[Brief] Send back the records exactly as written, with no images.

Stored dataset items
.....

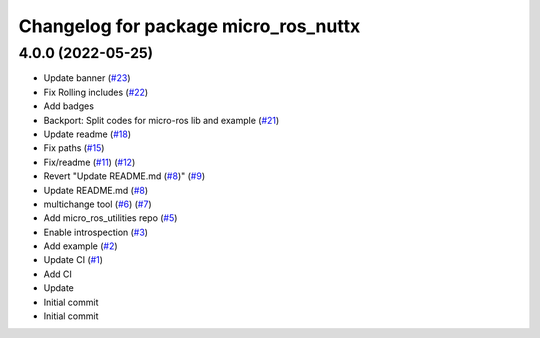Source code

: ^^^^^^^^^^^^^^^^^^^^^^^^^^^^^^^^^^^^^
Changelog for package micro_ros_nuttx
^^^^^^^^^^^^^^^^^^^^^^^^^^^^^^^^^^^^^

4.0.0 (2022-05-25)
------------------
* Update banner (`#23 <https://github.com/micro-ROS/micro_ros_nuttx_app/issues/23>`_)
* Fix Rolling includes (`#22 <https://github.com/micro-ROS/micro_ros_nuttx_app/issues/22>`_)
* Add badges
* Backport: Split codes for micro-ros lib and example (`#21 <https://github.com/micro-ROS/micro_ros_nuttx_app/issues/21>`_)
* Update readme (`#18 <https://github.com/micro-ROS/micro_ros_nuttx_app/issues/18>`_)
* Fix paths (`#15 <https://github.com/micro-ROS/micro_ros_nuttx_app/issues/15>`_)
* Fix/readme (`#11 <https://github.com/micro-ROS/micro_ros_nuttx_app/issues/11>`_) (`#12 <https://github.com/micro-ROS/micro_ros_nuttx_app/issues/12>`_)
* Revert "Update README.md (`#8 <https://github.com/micro-ROS/micro_ros_nuttx_app/issues/8>`_)" (`#9 <https://github.com/micro-ROS/micro_ros_nuttx_app/issues/9>`_)
* Update README.md (`#8 <https://github.com/micro-ROS/micro_ros_nuttx_app/issues/8>`_)
* multichange tool (`#6 <https://github.com/micro-ROS/micro_ros_nuttx_app/issues/6>`_) (`#7 <https://github.com/micro-ROS/micro_ros_nuttx_app/issues/7>`_)
* Add micro_ros_utilities repo (`#5 <https://github.com/micro-ROS/micro_ros_nuttx_app/issues/5>`_)
* Enable introspection (`#3 <https://github.com/micro-ROS/micro_ros_nuttx_app/issues/3>`_)
* Add example (`#2 <https://github.com/micro-ROS/micro_ros_nuttx_app/issues/2>`_)
* Update CI (`#1 <https://github.com/micro-ROS/micro_ros_nuttx_app/issues/1>`_)
* Add CI
* Update
* Initial commit
* Initial commit
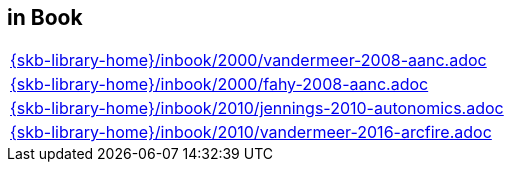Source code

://
// ============LICENSE_START=======================================================
//  Copyright (C) 2018 Sven van der Meer. All rights reserved.
// ================================================================================
// This file is licensed under the CREATIVE COMMONS ATTRIBUTION 4.0 INTERNATIONAL LICENSE
// Full license text at https://creativecommons.org/licenses/by/4.0/legalcode
// 
// SPDX-License-Identifier: CC-BY-4.0
// ============LICENSE_END=========================================================
//
// @author Sven van der Meer (vdmeer.sven@mykolab.com)
//

== in Book
[cols="a", grid=rows, frame=none, %autowidth.stretch]
|===
|include::{skb-library-home}/inbook/2000/vandermeer-2008-aanc.adoc[]
|include::{skb-library-home}/inbook/2000/fahy-2008-aanc.adoc[]
|include::{skb-library-home}/inbook/2010/jennings-2010-autonomics.adoc[]
|include::{skb-library-home}/inbook/2010/vandermeer-2016-arcfire.adoc[]
|===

.....

[Written answer]
Source code

: ^^^^^^^^^^^^^^^^^^^^^^^^^^^^^^^^^^^^^
Changelog for package micro_ros_nuttx
^^^^^^^^^^^^^^^^^^^^^^^^^^^^^^^^^^^^^

4.0.0 (2022-05-25)
------------------
* Update banner (`#23 <https://github.com/micro-ROS/micro_ros_nuttx_app/issues/23>`_)
* Fix Rolling includes (`#22 <https://github.com/micro-ROS/micro_ros_nuttx_app/issues/22>`_)
* Add badges
* Backport: Split codes for micro-ros lib and example (`#21 <https://github.com/micro-ROS/micro_ros_nuttx_app/issues/21>`_)
* Update readme (`#18 <https://github.com/micro-ROS/micro_ros_nuttx_app/issues/18>`_)
* Fix paths (`#15 <https://github.com/micro-ROS/micro_ros_nuttx_app/issues/15>`_)
* Fix/readme (`#11 <https://github.com/micro-ROS/micro_ros_nuttx_app/issues/11>`_) (`#12 <https://github.com/micro-ROS/micro_ros_nuttx_app/issues/12>`_)
* Revert "Update README.md (`#8 <https://github.com/micro-ROS/micro_ros_nuttx_app/issues/8>`_)" (`#9 <https://github.com/micro-ROS/micro_ros_nuttx_app/issues/9>`_)
* Update README.md (`#8 <https://github.com/micro-ROS/micro_ros_nuttx_app/issues/8>`_)
* multichange tool (`#6 <https://github.com/micro-ROS/micro_ros_nuttx_app/issues/6>`_) (`#7 <https://github.com/micro-ROS/micro_ros_nuttx_app/issues/7>`_)
* Add micro_ros_utilities repo (`#5 <https://github.com/micro-ROS/micro_ros_nuttx_app/issues/5>`_)
* Enable introspection (`#3 <https://github.com/micro-ROS/micro_ros_nuttx_app/issues/3>`_)
* Add example (`#2 <https://github.com/micro-ROS/micro_ros_nuttx_app/issues/2>`_)
* Update CI (`#1 <https://github.com/micro-ROS/micro_ros_nuttx_app/issues/1>`_)
* Add CI
* Update
* Initial commit
* Initial commit
Source code

://
// ============LICENSE_START=======================================================
//  Copyright (C) 2018 Sven van der Meer. All rights reserved.
// ================================================================================
// This file is licensed under the CREATIVE COMMONS ATTRIBUTION 4.0 INTERNATIONAL LICENSE
// Full license text at https://creativecommons.org/licenses/by/4.0/legalcode
// 
// SPDX-License-Identifier: CC-BY-4.0
// ============LICENSE_END=========================================================
//
// @author Sven van der Meer (vdmeer.sven@mykolab.com)
//

== in Book
[cols="a", grid=rows, frame=none, %autowidth.stretch]
|===
|include::{skb-library-home}/inbook/2000/vandermeer-2008-aanc.adoc[]
|include::{skb-library-home}/inbook/2000/fahy-2008-aanc.adoc[]
|include::{skb-library-home}/inbook/2010/jennings-2010-autonomics.adoc[]
|include::{skb-library-home}/inbook/2010/vandermeer-2016-arcfire.adoc[]
|===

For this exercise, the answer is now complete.